→ **Brief**:
Tally up the lines below that include the word "CIRCLE". Answer with the number alone.

→ **Listed entries**:
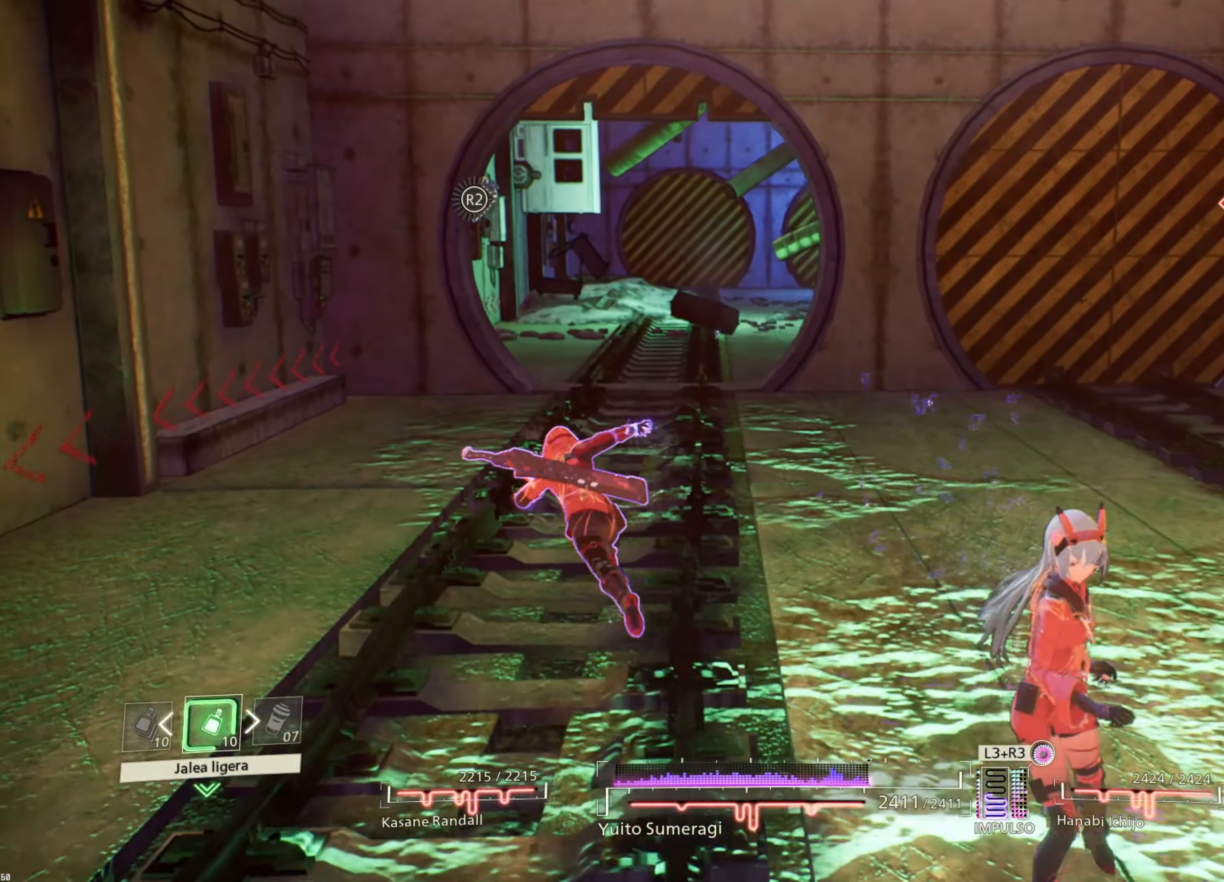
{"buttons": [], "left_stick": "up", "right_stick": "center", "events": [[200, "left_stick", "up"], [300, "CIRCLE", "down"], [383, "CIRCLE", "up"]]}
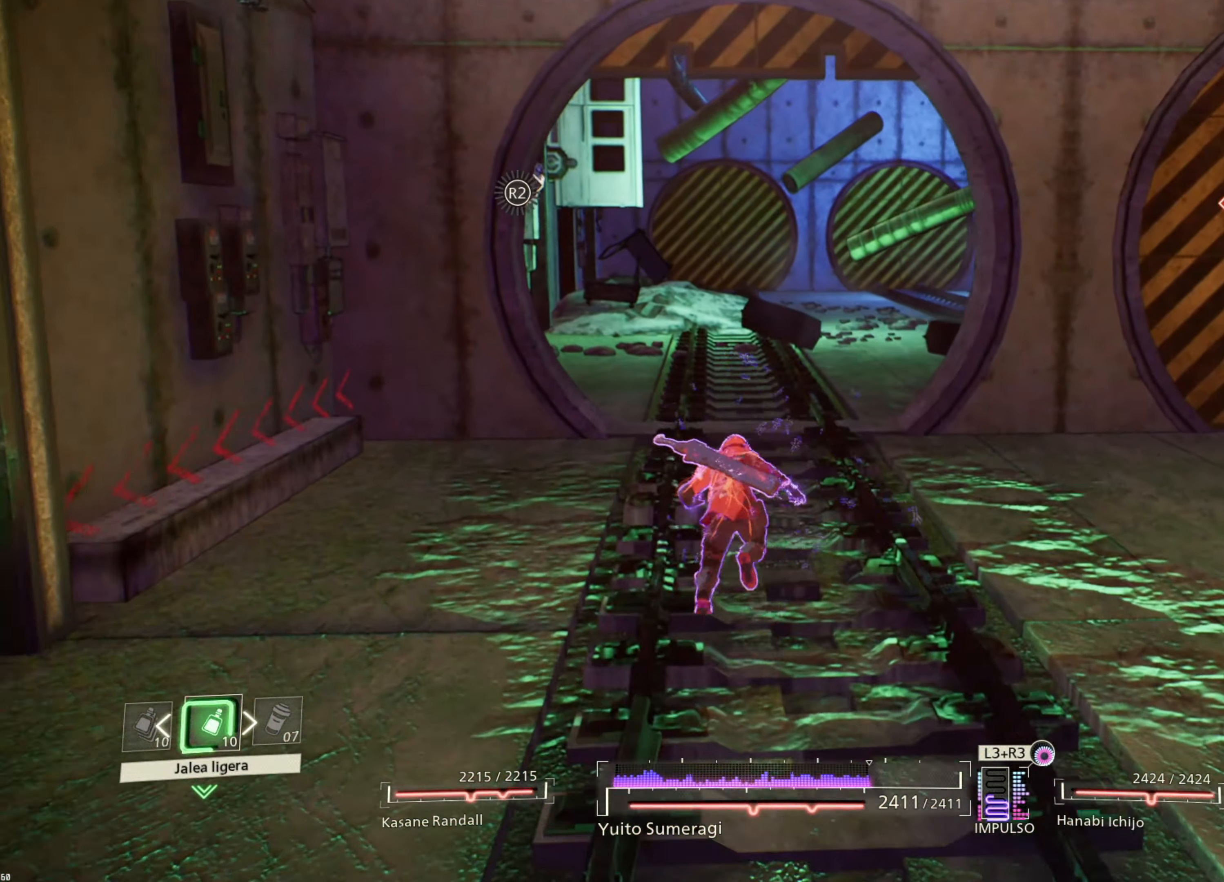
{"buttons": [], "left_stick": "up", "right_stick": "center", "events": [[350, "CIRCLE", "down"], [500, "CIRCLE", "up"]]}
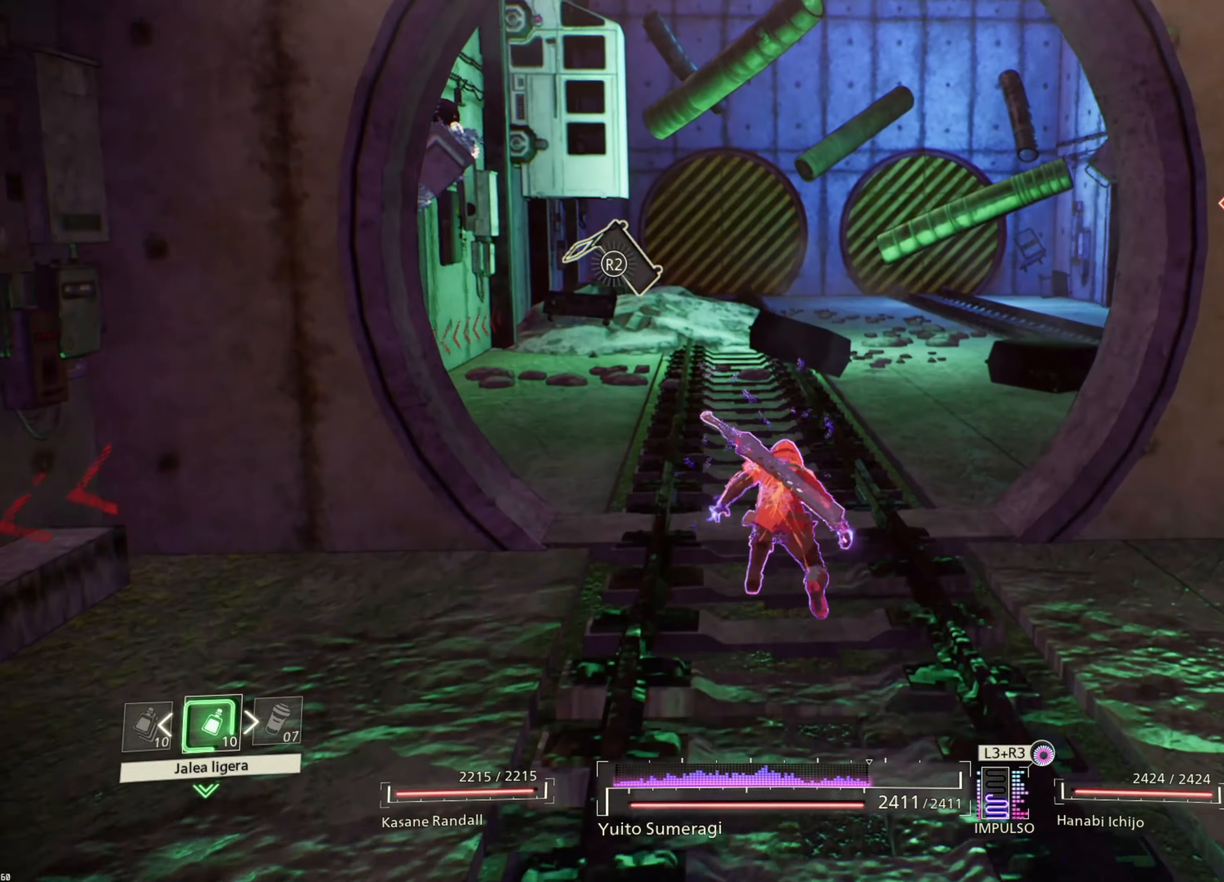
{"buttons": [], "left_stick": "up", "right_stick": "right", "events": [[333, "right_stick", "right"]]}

* * *

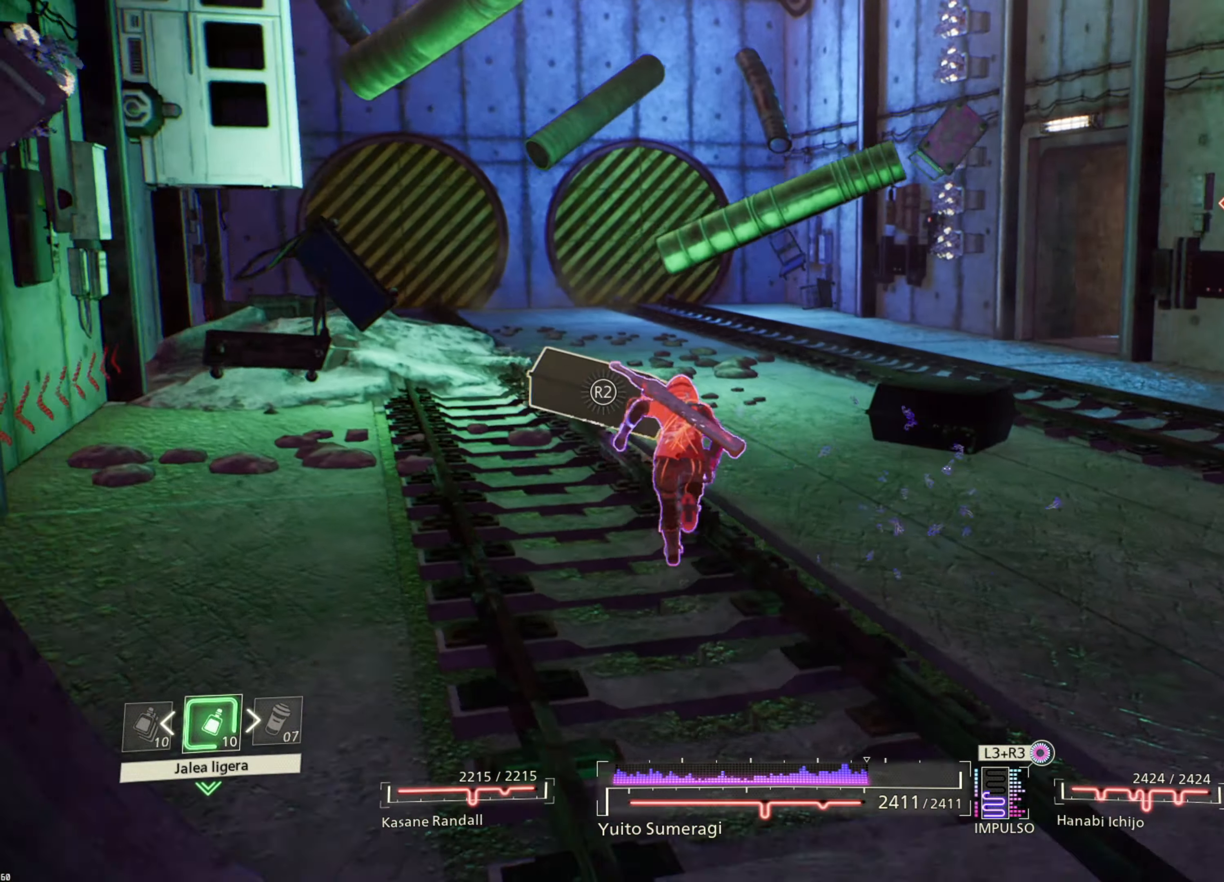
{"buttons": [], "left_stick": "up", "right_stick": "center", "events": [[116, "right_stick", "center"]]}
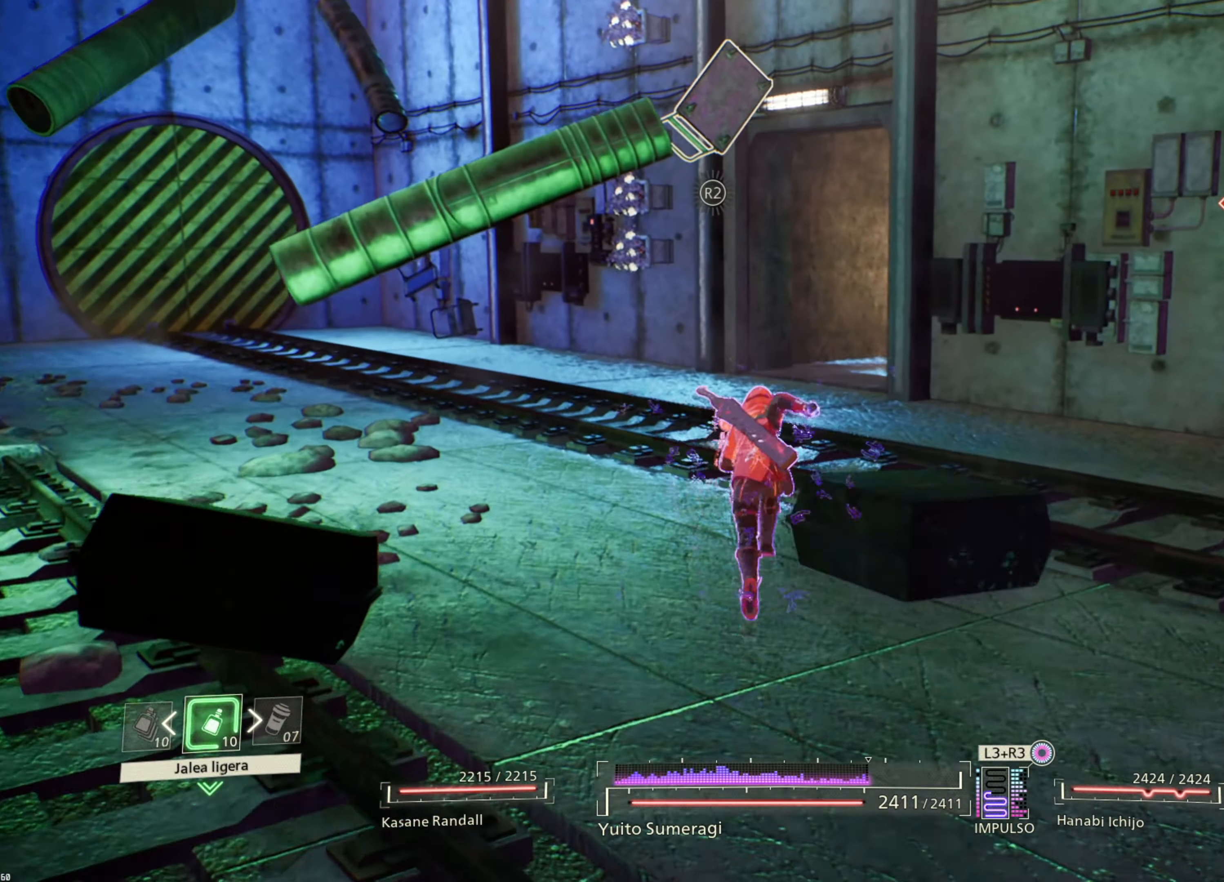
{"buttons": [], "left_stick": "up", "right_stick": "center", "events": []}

→ **Task solution**:
2